Atmospheric particles adversely affect climate, visibility, and health and thus the need to understand their formation and growth mechanisms is essential. However, the lack of complete understanding of these mechanisms may be a result of the complexity of the interactions between gas and particle phase species. Model systems of atmospherically relevant species are often utilized to better understand the chemistry of these reactions in the atmosphere.
This dissertation work explores uptake and reaction of various atmospherically relevant reaction systems to determine if the chemical properties of the gas and condensed phases affect the mechanism of uptake. In the first approach, attenuated total reflectance–Fourier transform infrared (ATR–FTIR) spectroscopy was used to measure the uptake of various gas phase species on different low viscosity liquids and on secondary organic aerosol (SOA) generated from the ozonolysis of α–pinene.
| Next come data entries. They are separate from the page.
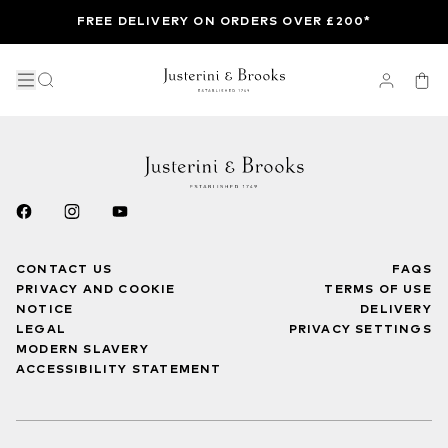
FREE DELIVERY ON ORDERS OVER £200*
CONTACT US
FAQS
PRIVACY AND COOKIE
TERMS OF USE
NOTICE
DELIVERY
LEGAL
PRIVACY SETTINGS
MODERN SLAVERY
ACCESSIBILITY STATEMENT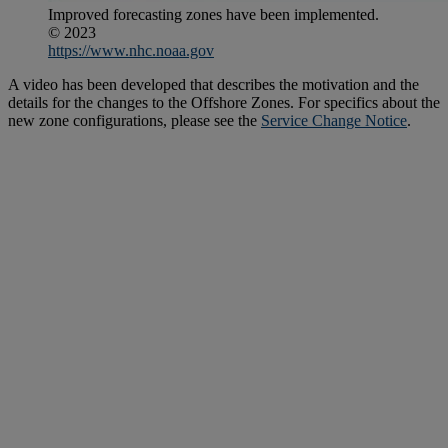
Improved forecasting zones have been implemented.
© 2023
https://www.nhc.noaa.gov
A video has been developed that describes the motivation and the
details for the changes to the Offshore Zones. For specifics about the
new zone configurations, please see the
Service Change Notice
.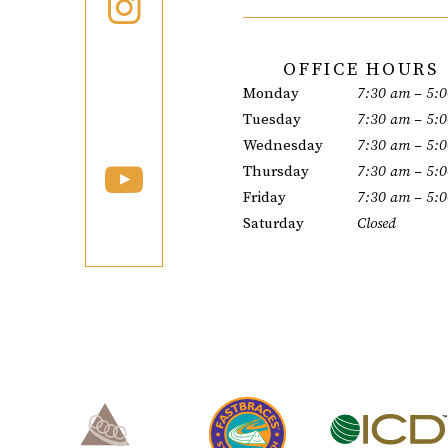
OFFICE HOURS
Monday
7:30 am – 5:
Tuesday
7:30 am – 5:
Wednesday
7:30 am – 5:
Thursday
7:30 am – 5:
Friday
7:30 am – 5:
Saturday
Closed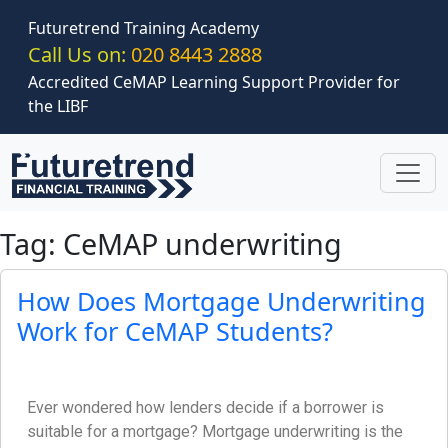
Skip to main content
Futuretrend Training Academy
Call Us on:
020 8443 2888
Accredited CeMAP Learning Support Provider for
the LIBF
Tag: CeMAP underwriting
How Does Mortgage Underwriting
Work for CeMAP Students?
Ever wondered how lenders decide if a borrower is
suitable for a mortgage? Mortgage underwriting is the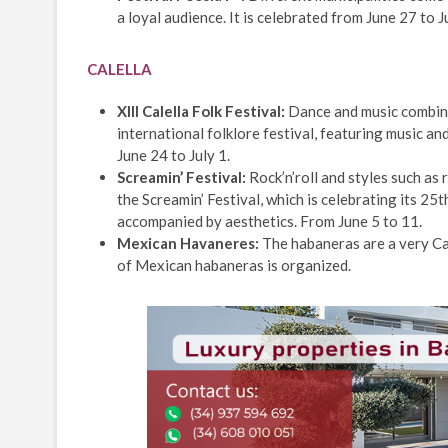
a loyal audience. It is celebrated from June 27 to Ju
CALELLA
XIII Calella Folk Festival:
Dance and music combine 
international folklore festival, featuring music an
June 24 to July 1.
Screamin’ Festival:
Rock’n’roll and styles such as
the Screamin’ Festival, which is celebrating its 25
accompanied by aesthetics. From June 5 to 11.
Mexican Havaneres:
The habaneras are a very Cat
of Mexican habaneras is organized.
Uptake of gas phase isobutyl nitrate (IBN) into squalane and Fomblin ® was rapid, with equilibrium established quickly. A higher concentration of gas phase IBN was needed to see uptake into Fomblin ®, which may be due to the increased number of polar groups compared to squalane. Uptake of IBN onto laboratory generated SOA was much slower than squalane, which may be indicative of the much higher viscosity of SOA. Polar compounds were readily taken up onto the clean ATR crystal, even with a self–assembled monolayer fixed to the crystal surface.
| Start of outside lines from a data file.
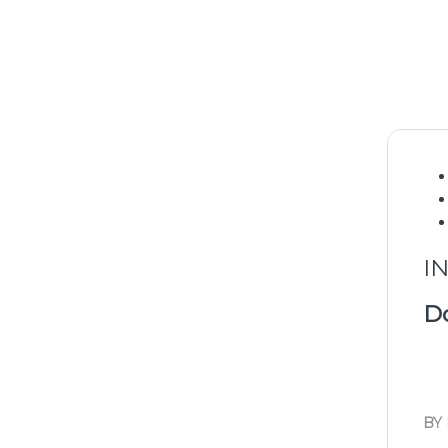
I
Do
BY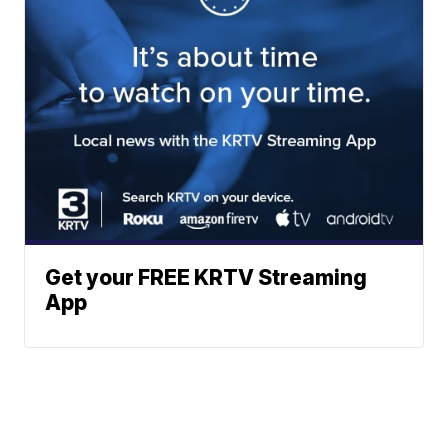
Get your FREE KRTV Streaming
App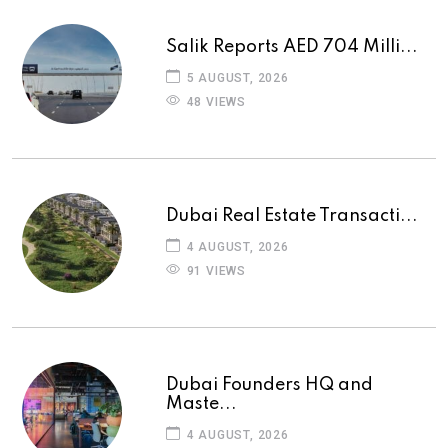
Salik Reports AED 704 Milli...
5 AUGUST, 2026
48 VIEWS
Dubai Real Estate Transacti...
4 AUGUST, 2026
91 VIEWS
Dubai Founders HQ and
Maste...
4 AUGUST, 2026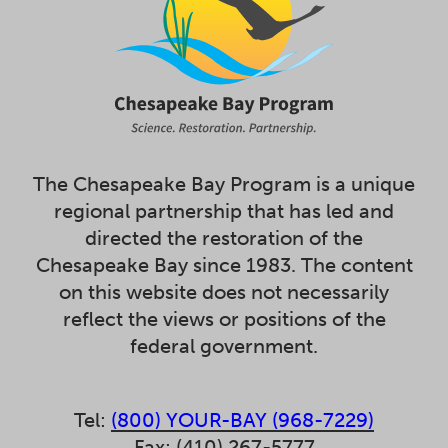
The Chesapeake Bay Program is a unique
regional partnership that has led and
directed the restoration of the
Chesapeake Bay since 1983. The content
on this website does not necessarily
reflect the views or positions of the
federal government.
Tel:
(800) YOUR-BAY (968-7229)
Fax: (410) 267-5777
The second system of interest was the reaction between gas phase amines and solid dicarboxylic acids (diacids), which was carried out using two different techniques. The first technique utilized a flow reactor coupled to a quadrupole mass spectrometer. The second method involved a Knudsen cell interfaced to the mass spectrometer. Uptake coefficients for n–butylamine on solid C2 – C5 diacids were on the order of 10-3 – 10-2 using the flow reactor. Experiments conducted using the Knudsen cell had measured uptake coefficients from 10-1 to ≤ 10-6, depending on the number of carbon atoms in the diacid chain. Those experiments performed using the flow reactor were operated at time constants that may have been too slow to capture the initial uptake of the amine onto the diacid. This manifest itself into a lack of difference in uptake coefficients between diacids, as well as signs of surface saturation. Further exploration of this reaction using the Knudsen cell concluded that uptake coefficients for odd carbon number diacids are orders of magnitude larger than the even carbon number diacids. This difference is due to the dissimilarities in packing of the crystal structures, as well as the formation of an ionic liquid layer on the surface that is able to provide replenishment of the diacid. Subsequent studies of different primary amines, as well as dimethylamine, trimethylamine, and ammonia show that structure of the amine also affects the kinetics and formation of the ionic liquid layer.
These reaction systems show that the nature of the gas and condensed phase species both play a large role in uptake and reaction of the gas phase. Results from these experiments show that overall assumptions in the interactions between the gas and condensed phases may not be accurate in predicting concentrations of atmospheric particles. Experiments carried out on these reaction systems highlight the benefits of studying model systems in order to gain a better understanding of one component of atmospheric interactions between two species. Ultimately, these and other model systems will help build a better understanding on a molecular level of the chemistry behind particle growth in the atmosphere.